Tom: We have no flavour!

Ben: We’re vanilla.

Would you guys say that ‘Out in LA’ is a good signifier of what’s to come in the future for Aquilo?

Tom: No!

Ben: No, not necessarily. It was quite a bold move from us going with “Out in LA” first. We just had to, it felt like it needed its own little platform, just because of what we went through. Going to LA really fucked us up and sent us on this journey of making new music, but the rest of the album isn’t necessarily in that ballpark. We’re also quite happy for people to just find that out, and they’ll be like, “Oh, I wasn’t expecting that!” There are some whacky moments in there, but I still think we’ve stayed pretty true to ourselves.

Finally, are there any bands or artists that you’ve been listening to and loving recently?

Ben: That’s a really good question.
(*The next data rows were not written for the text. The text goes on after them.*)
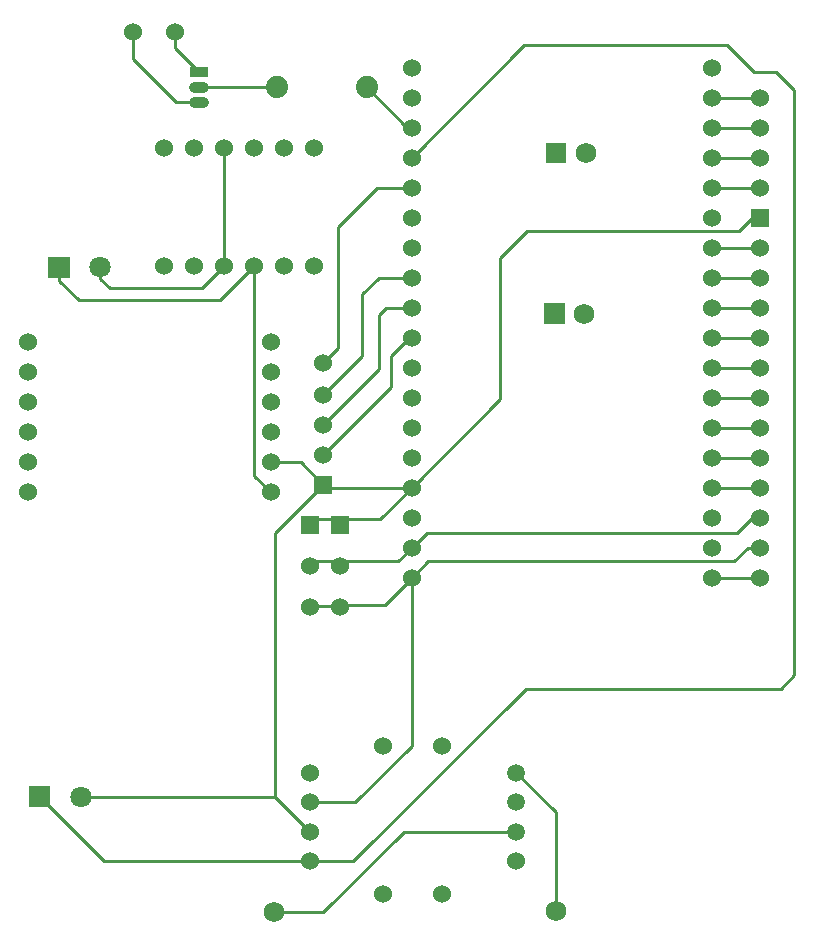
<source format=gtl>
G04 Layer: TopLayer*
G04 EasyEDA v6.4.25, 2022-01-16T12:25:19--5:00*
G04 Gerber Generator version 0.2*
G04 Scale: 100 percent, Rotated: No, Reflected: No *
G04 Dimensions in millimeters *
G04 leading zeros omitted , absolute positions ,4 integer and 5 decimal *
%FSLAX45Y45*%
%MOMM*%

%ADD10C,0.2540*%
%ADD12C,1.8000*%
%ADD13R,1.6000X0.9000*%
%ADD14C,1.8796*%
%ADD15C,1.5240*%
%ADD16C,1.5200*%
%ADD17C,1.7500*%
%ADD20C,0.9000*%

%LPD*%
D10*
X3289300Y4559300D02*
G01*
X3568700Y4559300D01*
X3581400Y4572000D01*
X4152900Y4800600D02*
G01*
X3924300Y4572000D01*
X3581400Y4572000D01*
X3289300Y4940300D02*
G01*
X3581400Y4940300D01*
X4152900Y5054600D02*
G01*
X4038600Y4940300D01*
X3581400Y4940300D01*
X3289300Y5295900D02*
G01*
X3556000Y5295900D01*
X4152900Y5562600D02*
G01*
X3886200Y5295900D01*
X3556000Y5295900D01*
X6692900Y4800600D02*
G01*
X7100001Y4800600D01*
X4152900Y4800600D02*
G01*
X4292600Y4940300D01*
X6883400Y4940300D01*
X6997700Y5054600D01*
X7100001Y5054600D01*
X4152900Y5054600D02*
G01*
X4279900Y5181600D01*
X6908800Y5181600D01*
X7035800Y5308600D01*
X7100001Y5308600D01*
X6692900Y5562600D02*
G01*
X7100001Y5562600D01*
X6692900Y5816600D02*
G01*
X7100001Y5816600D01*
X6692900Y6070600D02*
G01*
X7100001Y6070600D01*
X6692900Y6324600D02*
G01*
X7100001Y6324600D01*
X6692900Y6578600D02*
G01*
X7100001Y6578600D01*
X6692900Y6832600D02*
G01*
X7100001Y6832600D01*
X6692900Y7086600D02*
G01*
X7100001Y7086600D01*
X6692900Y7340600D02*
G01*
X7100001Y7340600D01*
X6692900Y7594600D02*
G01*
X7100001Y7594600D01*
X4152900Y5562600D02*
G01*
X4902200Y6311900D01*
X4902200Y7505700D01*
X5130800Y7734300D01*
X6921500Y7734300D01*
X7035800Y7848600D01*
X7100001Y7848600D01*
X6692900Y8102600D02*
G01*
X7100001Y8102600D01*
X6692900Y8356600D02*
G01*
X7100001Y8356600D01*
X6692900Y8610600D02*
G01*
X7100001Y8610600D01*
X6692900Y8864600D02*
G01*
X7100001Y8864600D01*
X3289808Y2400045D02*
G01*
X3657345Y2400045D01*
X5118100Y3860800D01*
X7277100Y3860800D01*
X7391400Y3975100D01*
X7391400Y8928100D01*
X7239000Y9080500D01*
X7048500Y9080500D01*
X6819900Y9309100D01*
X5105400Y9309100D01*
X4152900Y8356600D01*
X2565400Y8437499D02*
G01*
X2565400Y7437501D01*
X2565400Y7437501D02*
G01*
X2379599Y7251700D01*
X1600200Y7251700D01*
X1518412Y7333487D01*
X1518412Y7429500D01*
X3403600Y5588000D02*
G01*
X2993466Y5177866D01*
X2993466Y2946400D01*
X2819400Y7437498D02*
G01*
X2532001Y7150100D01*
X1333500Y7150100D01*
X1168400Y7315200D01*
X1168400Y7429500D01*
X5039664Y2650185D02*
G01*
X4085285Y2650185D01*
X3403600Y1968500D01*
X2984500Y1968500D01*
X5039664Y3150057D02*
G01*
X5372100Y2817621D01*
X5372100Y1981200D01*
X3403600Y5588000D02*
G01*
X3213100Y5778500D01*
X2959100Y5778500D01*
X3403600Y6616700D02*
G01*
X3530600Y6743700D01*
X3530600Y7772400D01*
X3860800Y8102600D01*
X4152900Y8102600D01*
X3289683Y2650182D02*
G01*
X2993466Y2946400D01*
X1353312Y2946400D01*
X3403600Y5588000D02*
G01*
X3429000Y5562600D01*
X4152900Y5562600D01*
X3403600Y5842000D02*
G01*
X3975100Y6413500D01*
X3975100Y6680200D01*
X4127500Y6832600D01*
X4152900Y6832600D01*
X3403600Y6096000D02*
G01*
X3873500Y6565900D01*
X3873500Y7023100D01*
X3937000Y7086600D01*
X4152900Y7086600D01*
X3403600Y6350000D02*
G01*
X3733800Y6680200D01*
X3733800Y7200900D01*
X3873500Y7340600D01*
X4152900Y7340600D01*
X3771900Y8953500D02*
G01*
X4114800Y8610600D01*
X4152900Y8610600D01*
X2349500Y8953500D02*
G01*
X3009900Y8953500D01*
X2349500Y8826500D02*
G01*
X2159000Y8826500D01*
X1790700Y9194800D01*
X1790700Y9423400D01*
X2349500Y9080500D02*
G01*
X2146300Y9283700D01*
X2146300Y9423400D01*
X2959100Y5524500D02*
G01*
X2819400Y5664200D01*
X2819400Y7437501D01*
X4152900Y4800600D02*
G01*
X4152900Y3378200D01*
X3674821Y2900121D01*
X3289681Y2900121D01*
X3289683Y2399995D02*
G01*
X1549704Y2399995D01*
X1003300Y2946400D01*
G36*
X913300Y3036399D02*
G01*
X1093299Y3036399D01*
X1093299Y2856400D01*
X913300Y2856400D01*
G37*
D12*
G01*
X1353312Y2946400D03*
G36*
X1078400Y7519499D02*
G01*
X1258399Y7519499D01*
X1258399Y7339500D01*
X1078400Y7339500D01*
G37*
G01*
X1518412Y7429500D03*
D13*
G01*
X2349500Y9080500D03*
D14*
G01*
X3009900Y8953500D03*
G01*
X3771900Y8953500D03*
D15*
G01*
X4152900Y4800600D03*
G01*
X4152900Y5054600D03*
G01*
X4152900Y5308600D03*
G01*
X4152900Y5562600D03*
G01*
X4152900Y5816600D03*
G01*
X4152900Y6070600D03*
G01*
X4152900Y6324600D03*
G01*
X4152900Y6578600D03*
G01*
X4152900Y6832600D03*
G01*
X4152900Y7086600D03*
G01*
X4152900Y7340600D03*
G01*
X4152900Y7594600D03*
G01*
X4152900Y7848600D03*
G01*
X4152900Y8102600D03*
G01*
X4152900Y8356600D03*
G01*
X4152900Y8610600D03*
G01*
X4152900Y8864600D03*
G01*
X4152900Y9118600D03*
G01*
X6692900Y4800600D03*
G01*
X6692900Y5054600D03*
G01*
X6692900Y5308600D03*
G01*
X6692900Y5562600D03*
G01*
X6692900Y5816600D03*
G01*
X6692900Y6070600D03*
G01*
X6692900Y6324600D03*
G01*
X6692900Y6578600D03*
G01*
X6692900Y6832600D03*
G01*
X6692900Y7086600D03*
G01*
X6692900Y7340600D03*
G01*
X6692900Y7594600D03*
G01*
X6692900Y7848600D03*
G01*
X6692900Y8102600D03*
G01*
X6692900Y8356600D03*
G01*
X6692900Y8610600D03*
G01*
X6692900Y8864600D03*
G01*
X6692900Y9118600D03*
G01*
X3327400Y8437499D03*
G01*
X3073400Y8437499D03*
G01*
X2819400Y8437499D03*
G01*
X2565400Y8437499D03*
G01*
X3327400Y7437501D03*
G01*
X3073400Y7437501D03*
G01*
X2819400Y7437501D03*
G01*
X2565400Y7437501D03*
G01*
X2311400Y7437501D03*
G01*
X2057400Y7437501D03*
G01*
X2311400Y8437499D03*
G01*
X2057400Y8437499D03*
G01*
X2959100Y6794500D03*
G01*
X2959100Y6540500D03*
G01*
X2959100Y6286500D03*
G01*
X2959100Y6032500D03*
G01*
X2959100Y5778500D03*
G01*
X2959100Y5524500D03*
G01*
X909091Y5524500D03*
G01*
X909091Y5778500D03*
G01*
X909091Y6032500D03*
G01*
X909091Y6286500D03*
G01*
X909091Y6540500D03*
G01*
X909091Y6794500D03*
G01*
X3289681Y3150057D03*
G01*
X3289681Y2900121D03*
G01*
X3289681Y2650185D03*
G01*
X3289681Y2399995D03*
D16*
G01*
X5039664Y3150057D03*
G01*
X5039664Y2900121D03*
G01*
X5039664Y2650185D03*
D15*
G01*
X5039740Y2399995D03*
G01*
X3914775Y3375101D03*
G01*
X4414900Y3375101D03*
G01*
X3914775Y2125167D03*
G01*
X4414900Y2125167D03*
D17*
G01*
X5613400Y7035800D03*
G36*
X5450885Y7123297D02*
G01*
X5275887Y7123297D01*
X5275887Y6948299D01*
X5450885Y6948299D01*
G37*
G01*
X5626100Y8394700D03*
G36*
X5463585Y8482197D02*
G01*
X5288587Y8482197D01*
X5288587Y8307199D01*
X5463585Y8307199D01*
G37*
D15*
G01*
X2146300Y9423400D03*
G01*
X1790700Y9423400D03*
D17*
G01*
X2984500Y1968500D03*
G01*
X5372100Y1981200D03*
D15*
G01*
X3403600Y6616700D03*
G01*
X3403600Y6350000D03*
G01*
X3403600Y6096000D03*
G01*
X3403600Y5842000D03*
G36*
X3327400Y5664200D02*
G01*
X3479800Y5664200D01*
X3479800Y5511800D01*
X3327400Y5511800D01*
G37*
G01*
X7100001Y8864600D03*
G01*
X7100001Y8610600D03*
G01*
X7100001Y8356600D03*
G01*
X7100001Y8102600D03*
G01*
X7100001Y7594600D03*
G01*
X7100001Y7340600D03*
G01*
X7100001Y7086600D03*
G01*
X7100001Y6832600D03*
G01*
X7100001Y6578600D03*
G01*
X7100001Y6324600D03*
G01*
X7100001Y6070600D03*
G01*
X7100001Y5816600D03*
G01*
X7100001Y5562600D03*
G01*
X7100001Y4800600D03*
G36*
X7023801Y7924800D02*
G01*
X7176201Y7924800D01*
X7176201Y7772400D01*
X7023801Y7772400D01*
G37*
G01*
X7100001Y5308600D03*
G01*
X7100001Y5054600D03*
G36*
X3213100Y5326199D02*
G01*
X3365500Y5326199D01*
X3365500Y5173799D01*
X3213100Y5173799D01*
G37*
G36*
X3467100Y5326199D02*
G01*
X3619500Y5326199D01*
X3619500Y5173799D01*
X3467100Y5173799D01*
G37*
G01*
X3289300Y4900000D03*
G01*
X3543300Y4900000D03*
G01*
X3289300Y4550001D03*
G01*
X3543300Y4550001D03*
D20*
X2384498Y8953500D02*
G01*
X2314498Y8953500D01*
X2384498Y8826500D02*
G01*
X2314498Y8826500D01*
M02*

</source>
There’s this Norwegian band called Konradsen, I’ve been absolutely hammering their music. I’m pretty sure I’ve messaged them, but they didn’t get back. They’re a duo, and they’re just amazing. Holly Humberstone, I think she’s really good. She’s really, really good. Tom listens to a lot of Moses Sumney.

Tom: It’s such a hard question that, because I feel like I’m going to go on Spotify and just check what I’ve been listening to. I think the last thing I played was Doja Cat!